MATT MISKIN: Yeah, we don't think the Fed is going to be able to raise rates, given how little longer dated bond yields have risen. And in fact, because they've fallen so much, it doesn't give the Fed much room at all. They'll invert the yield curve if they're looking to raise rates several times into 2022. And so we actually think that the bond market is going to be pushing back on the Fed. And it's really, to your point about the omicron virus and really about how bad COVID has come back as of late.
And I think that is sapping the growth expectations that gets priced in to the longer end of the curve. The longer end of the curve is saying that growth is going to decelerate here because COVID is really becoming a bigger issue again. And so, you know, the Fed's got to be attentive to that. If they invert the yield curve, that has historically been a recession barometer or an indicator of a potential recession. And so they don't want to do that. So they're in this really tough position. But we think actually they're going to end up backpedaling as we go into next year on this tawkish tilt-- or hawkish tilt-- that they actually started to develop in the last couple of weeks.
JARED BLIKRE: And nevertheless, we're seeing huge inflation prints recently. And we're getting CPI a week from now. And I'm looking at the expectation, 6.7% annually. You take out food and energy, still 4.9%. These have got to be 30-year highs by my mark, maybe even longer. I'm just wondering, when does the pressure come off the inflation front?

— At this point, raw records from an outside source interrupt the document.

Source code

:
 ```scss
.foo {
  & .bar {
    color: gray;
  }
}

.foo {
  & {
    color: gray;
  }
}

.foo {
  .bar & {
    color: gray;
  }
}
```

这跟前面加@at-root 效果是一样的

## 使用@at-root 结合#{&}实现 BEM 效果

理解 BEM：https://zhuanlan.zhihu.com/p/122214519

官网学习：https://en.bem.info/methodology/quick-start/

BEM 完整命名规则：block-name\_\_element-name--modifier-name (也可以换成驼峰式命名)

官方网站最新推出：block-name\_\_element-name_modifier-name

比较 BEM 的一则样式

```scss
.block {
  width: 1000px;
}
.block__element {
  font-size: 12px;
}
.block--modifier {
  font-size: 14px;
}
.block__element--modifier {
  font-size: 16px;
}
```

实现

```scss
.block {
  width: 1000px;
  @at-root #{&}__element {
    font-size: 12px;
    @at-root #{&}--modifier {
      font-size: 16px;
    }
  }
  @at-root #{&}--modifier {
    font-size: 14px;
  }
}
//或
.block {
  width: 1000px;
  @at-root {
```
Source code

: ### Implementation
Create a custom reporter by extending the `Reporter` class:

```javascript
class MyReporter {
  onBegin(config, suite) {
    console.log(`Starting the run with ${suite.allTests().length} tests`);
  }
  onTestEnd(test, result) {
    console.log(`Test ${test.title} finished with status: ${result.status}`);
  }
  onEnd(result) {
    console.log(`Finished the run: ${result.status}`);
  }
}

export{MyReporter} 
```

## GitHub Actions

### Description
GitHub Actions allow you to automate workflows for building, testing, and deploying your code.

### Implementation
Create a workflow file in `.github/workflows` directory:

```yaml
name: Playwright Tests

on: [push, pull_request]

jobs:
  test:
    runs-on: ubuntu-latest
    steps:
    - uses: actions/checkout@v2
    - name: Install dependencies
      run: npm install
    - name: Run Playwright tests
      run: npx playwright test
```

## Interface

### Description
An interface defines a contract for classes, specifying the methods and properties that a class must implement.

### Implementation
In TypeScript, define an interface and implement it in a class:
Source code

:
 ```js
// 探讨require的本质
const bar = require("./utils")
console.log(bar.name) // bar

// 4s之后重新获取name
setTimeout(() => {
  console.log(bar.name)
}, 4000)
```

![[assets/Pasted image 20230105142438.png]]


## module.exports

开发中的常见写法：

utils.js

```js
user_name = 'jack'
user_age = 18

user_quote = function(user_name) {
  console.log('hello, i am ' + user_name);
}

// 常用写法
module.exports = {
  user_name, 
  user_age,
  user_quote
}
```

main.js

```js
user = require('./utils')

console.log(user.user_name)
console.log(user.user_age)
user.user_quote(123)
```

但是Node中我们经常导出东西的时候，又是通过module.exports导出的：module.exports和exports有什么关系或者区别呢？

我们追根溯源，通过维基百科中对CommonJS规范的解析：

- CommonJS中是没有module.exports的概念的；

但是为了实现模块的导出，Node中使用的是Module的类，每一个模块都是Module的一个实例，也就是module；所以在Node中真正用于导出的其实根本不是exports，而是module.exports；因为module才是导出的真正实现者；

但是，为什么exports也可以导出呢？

MATT MISKIN: Yeah, we see it really coming down in the second quarter of next year. And that's where the base effects actually start to rise. So, you know, in the first quarter of this year, inflation was low. Inflation was pretty damp as it relates to the pandemic and everything, as these comps. But into the second quarter of next year, you're looking at 4% or 5% inflation. I think that's going to help inflation come down. We got some housing data this week that actually showed housing prices on a year over year basis, they're starting to come down a bit. So that's a good development. Shelter's a huge component in inflation calculation.
So if some of these things get peaky, we think they're going to actually show a bit of deceleration. But we started to see these supply chain disruptions come off. Now with COVID coming back, they might stay a bit more. It's a tough dynamic as it relates to inflation. But a couple of other good developments, commodity prices have come down as of late. So, gas prices, oil prices have come down. That should lead into or bleed into lower inflationary prints in the future. And overall, we think inflation does decelerate, but it might be another three, four, or five months before that really starts to show up in the data.
KARINA MITCHELL: And I want to ask you really quickly, what happens to value in growth trades next year?
MATT MISKIN: Yeah, so we've been more balanced in terms of both those positions into-- in 2021. What we've liked is, you know, certain sectors within each. Into next year, you know, we look at quality as a factor. That's part of the growth space. It's not all of it. But good quality companies that have strong balance sheets, good profit margins, those are kind of the companies we look at into next year. I think in the value space, some of the defensive parts of the market, such as healthcare, can be a compelling addition or bolt-on to that quality element.
But you've got to be increasingly selective. You've got to look for good earnings revisions. We don't think the market's going to be as strong in 2022 as it was in 2021. And so it's going to be about picking those companies that can drive results, and if anything, pull back some of that cyclicality, so that energy, materials, the financials part, we would trim that, redeploy that capital in good quality businesses into 2022.
JARED BLIKRE: Yeah, it sounds like it might be a stock picker's market next year. And we're going to have to leave it there. But thank you for stopping by, Matt Miskin, John Hancock Investment Management co-chief investment strategist.